An Evolved Transformer Model for ADME/Tox Prediction

Changheng Shao,Fengjing Shao,Song Huang,Rencheng Sun,Tao Zhang
DOI: https://doi.org/10.3390/electronics13030624
IF: 2.9
2024-02-03
Electronics
Abstract:Drug discovery aims to keep fueling new medicines to cure and palliate many ailments and some untreatable diseases that still afflict humanity. The ADME/Tox (absorption, distribution, metabolism, excretion/toxicity) properties of candidate drug molecules are key factors that determine the safety, uptake, elimination, metabolic behavior and effectiveness of drug research and development. The predictive technique of ADME/Tox drastically reduces the fraction of pharmaceutics-related failure in the early stages of drug development. Driven by the expectation of accelerated timelines, reduced costs and the potential to reveal hidden insights from vast datasets, artificial intelligence techniques such as Graphormer are showing increasing promise and usefulness to perform custom models for molecule modeling tasks. However, Graphormer and other transformer-based models do not consider the molecular fingerprint, as well as the physicochemicals that have been proved effective in traditional computational drug research. Here, we propose an enhanced model based on Graphormer which uses a tree model that fully integrates some known information and achieves better prediction and interpretability. More importantly, the model achieves new state-of-the-art results on ADME/Tox properties prediction benchmarks, surpassing several challenging models. Experimental results demonstrate an average SMAPE (Symmetric Mean Absolute Percentage Error) of 18.9 and a PCC (Pearson Correlation Coefficient) of 0.86 on ADME/Tox prediction test sets. These findings highlight the efficacy of our approach and its potential to enhance drug discovery processes. By leveraging the strengths of Graphormer and incorporating additional molecular descriptors, our model offers improved predictive capabilities, thus contributing to the advancement of ADME/Tox prediction in drug development. The integration of various information sources further enables better interpretability, aiding researchers in understanding the underlying factors influencing the predictions. Overall, our work demonstrates the potential of our enhanced model to expedite drug discovery, reduce costs, and enhance the success rate of our pharmaceutical development efforts.

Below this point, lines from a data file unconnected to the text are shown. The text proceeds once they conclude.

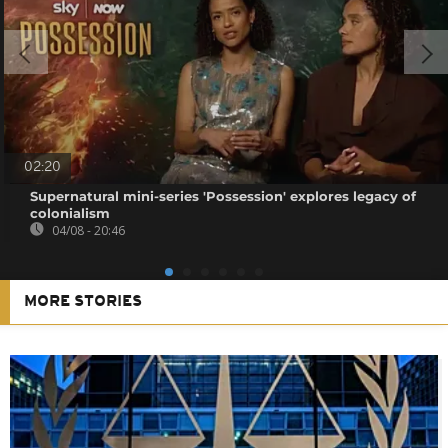
02:20
Supernatural mini-series 'Possession' explores legacy of
colonialism
04/08 - 20:46
MORE STORIES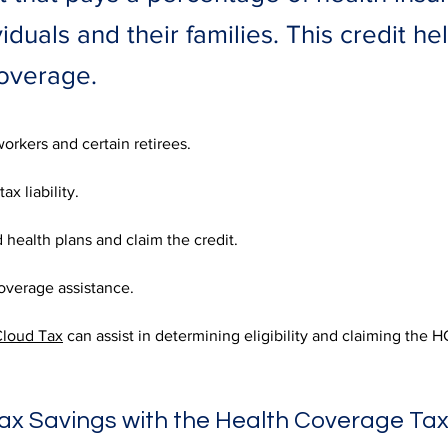
ividuals and their families. This credit 
coverage.
orkers and certain retirees. 
ax liability. 
ed health plans and claim the credit. 
overage assistance. 
loud Tax
 can assist in determining eligibility and claiming the 
ax Savings with the Health Coverage Tax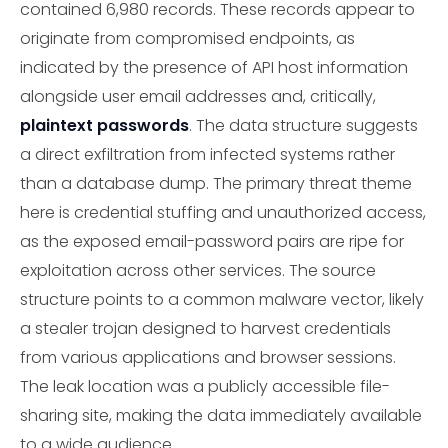
contained 6,980 records. These records appear to
originate from compromised endpoints, as
indicated by the presence of API host information
alongside user email addresses and, critically,
plaintext passwords
. The data structure suggests
a direct exfiltration from infected systems rather
than a database dump. The primary threat theme
here is credential stuffing and unauthorized access,
as the exposed email-password pairs are ripe for
exploitation across other services. The source
structure points to a common malware vector, likely
a stealer trojan designed to harvest credentials
from various applications and browser sessions.
The leak location was a publicly accessible file-
sharing site, making the data immediately available
to a wide audience.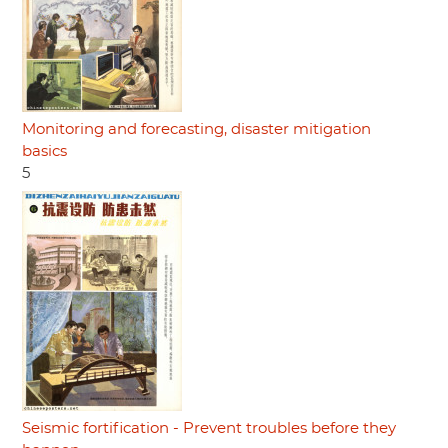
Monitoring and forecasting, disaster mitigation
basics
5
Seismic fortification - Prevent troubles before they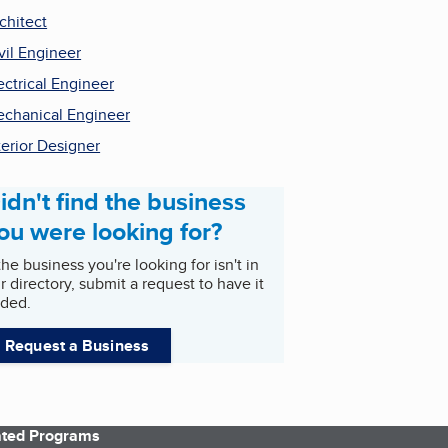
chitect
vil Engineer
ectrical Engineer
chanical Engineer
terior Designer
idn't find the business
ou were looking for?
 the business you're looking for isn't in
r directory, submit a request to have it
ded.
Request a Business
iated Programs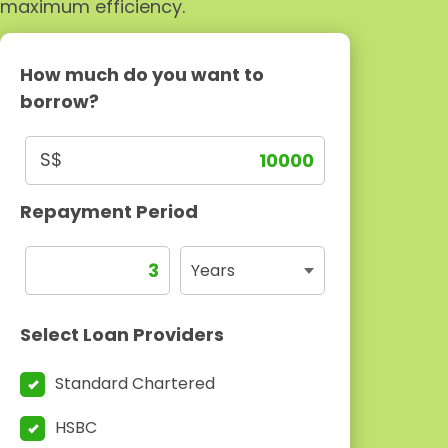
maximum efficiency.
How much do you want to
borrow?
S$
Repayment Period
Select Loan Providers
Standard Chartered
HSBC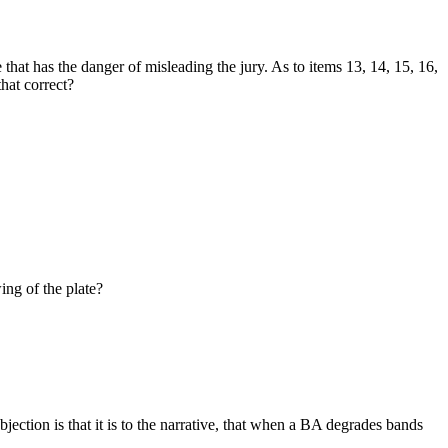
that has the danger of misleading the jury. As to items 13, 14, 15, 16,
that correct?
ing of the plate?
jection is that it is to the narrative, that when a BA degrades bands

engineering, electrical & electronic,computer science, information systems,physics, applied
What problem does this paper attempt to address?

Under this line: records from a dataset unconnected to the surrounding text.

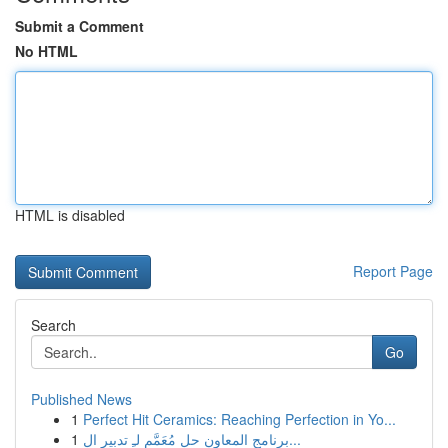
Submit a Comment
No HTML
HTML is disabled
Report Page
Search
Go
Published News
1
Perfect Hit Ceramics: Reaching Perfection in Yo...
1
برنامج المعاون حل مُعَمَّم لـِ تدبير ال...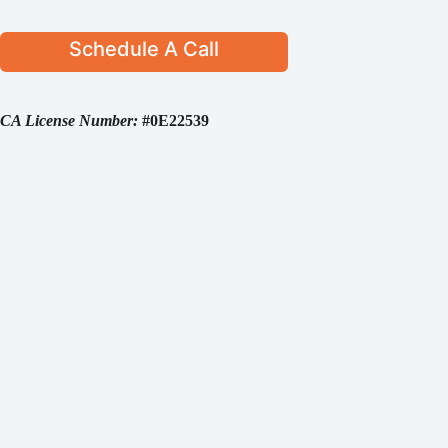
Schedule A Call
CA License Number:
#0E22539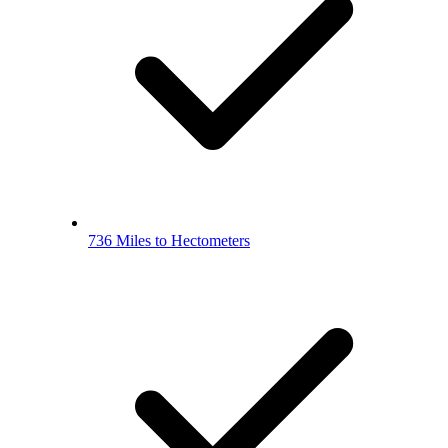
736 Miles to Hectometers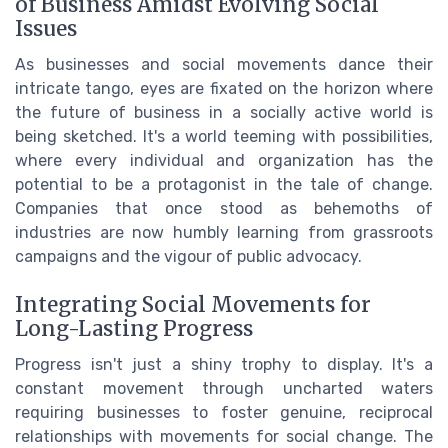
of Business Amidst Evolving Social
Issues
As businesses and social movements dance their
intricate tango, eyes are fixated on the horizon where
the future of business in a socially active world is
being sketched. It's a world teeming with possibilities,
where every individual and organization has the
potential to be a protagonist in the tale of change.
Companies that once stood as behemoths of
industries are now humbly learning from grassroots
campaigns and the vigour of public advocacy.
Integrating Social Movements for
Long-Lasting Progress
Progress isn't just a shiny trophy to display. It's a
constant movement through uncharted waters
requiring businesses to foster genuine, reciprocal
relationships with movements for social change. The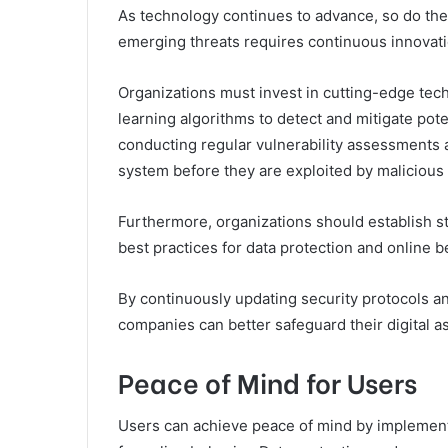
As technology continues to advance, so do the 
emerging threats requires continuous innovat
Organizations must invest in cutting-edge tech
learning algorithms to detect and mitigate pote
conducting regular vulnerability assessments 
system before they are exploited by malicious 
Furthermore, organizations should establish s
best practices for data protection and online b
By continuously updating security protocols an
companies can better safeguard their digital a
Peace of Mind for Users
Users can achieve peace of mind by implement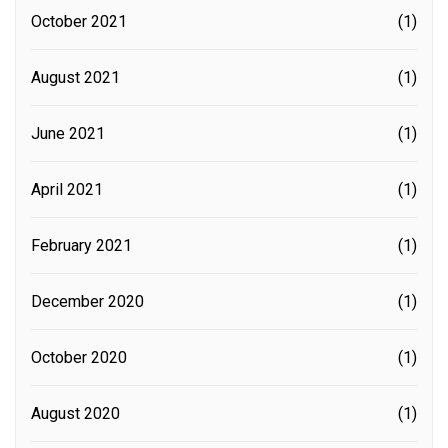
October 2021
(1)
August 2021
(1)
June 2021
(1)
April 2021
(1)
February 2021
(1)
December 2020
(1)
October 2020
(1)
August 2020
(1)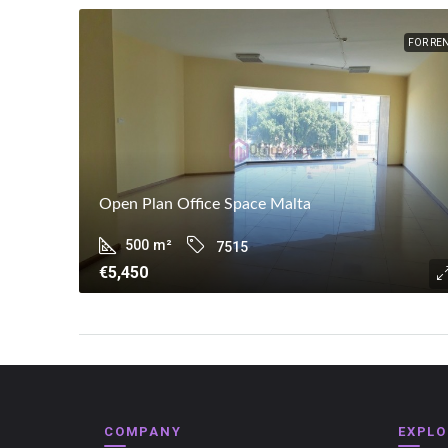
FOR RE
Open Plan Office Space Malta
500
m²
7515
€5,450
COMPANY
EXPLO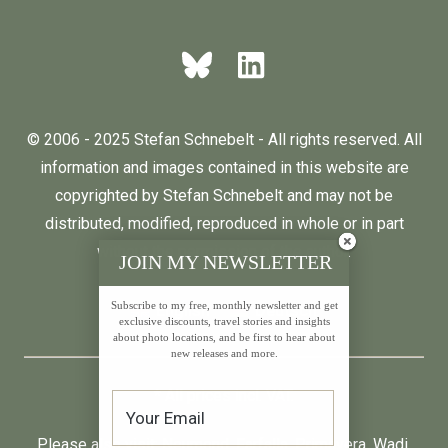
© 2006 - 2025 Stefan Schnebelt - All rights reserved. All
information and images contained in this website are
copyrighted by Stefan Schnebelt and may not be
distributed, modified, reproduced in whole or in part
without the permission of the author.
JOIN MY NEWSLETTER
Subscribe to my free, monthly newsletter and get
English
Deutsch
exclusive discounts, travel stories and insights
about photo locations, and be first to hear about
new releases and more.
* All prices incl. VAT.
Please also visit:
Neumond
,
Farfalla
,
Primavera
,
Wadi
,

The paper aims to address the issue of predicting ADME/Tox (Absorption, Distribution, Metabolism, Excretion/Toxicity) properties in the drug discovery process. ADME/Tox properties are crucial factors in evaluating the safety, pharmacokinetic behavior, and efficacy of candidate drugs, and are essential for the success of drug development. The current challenge lies in the need for efficient methods to screen and optimize drug molecules to reduce the failure rate due to poor ADME/Tox properties in the later stages of drug development. The paper proposes an improved version of the Graphormer model, which combines a tree model for secondary training to better integrate known information, such as molecular fingerprints and physicochemical properties, which have proven effective in traditional computational drug research. This approach not only improves prediction accuracy but also enhances the interpretability of the model, helping researchers understand the fundamental factors influencing the prediction results. Specifically, the model first generates molecular embeddings through the Graphormer model, then combines these embeddings with molecular fingerprints and key physicochemical properties, and finally uses the CatBoost algorithm for training to further improve prediction performance. Experimental results show that the model achieved excellent performance on the ADME/Tox property prediction benchmark dataset, with an average SMAPE (Symmetric Mean Absolute Percentage Error) of 18.9% and a PCC (Pearson Correlation Coefficient) of 0.86. This indicates that the method has potential application value in accelerating the drug discovery process, reducing costs, and increasing the success rate of drug development.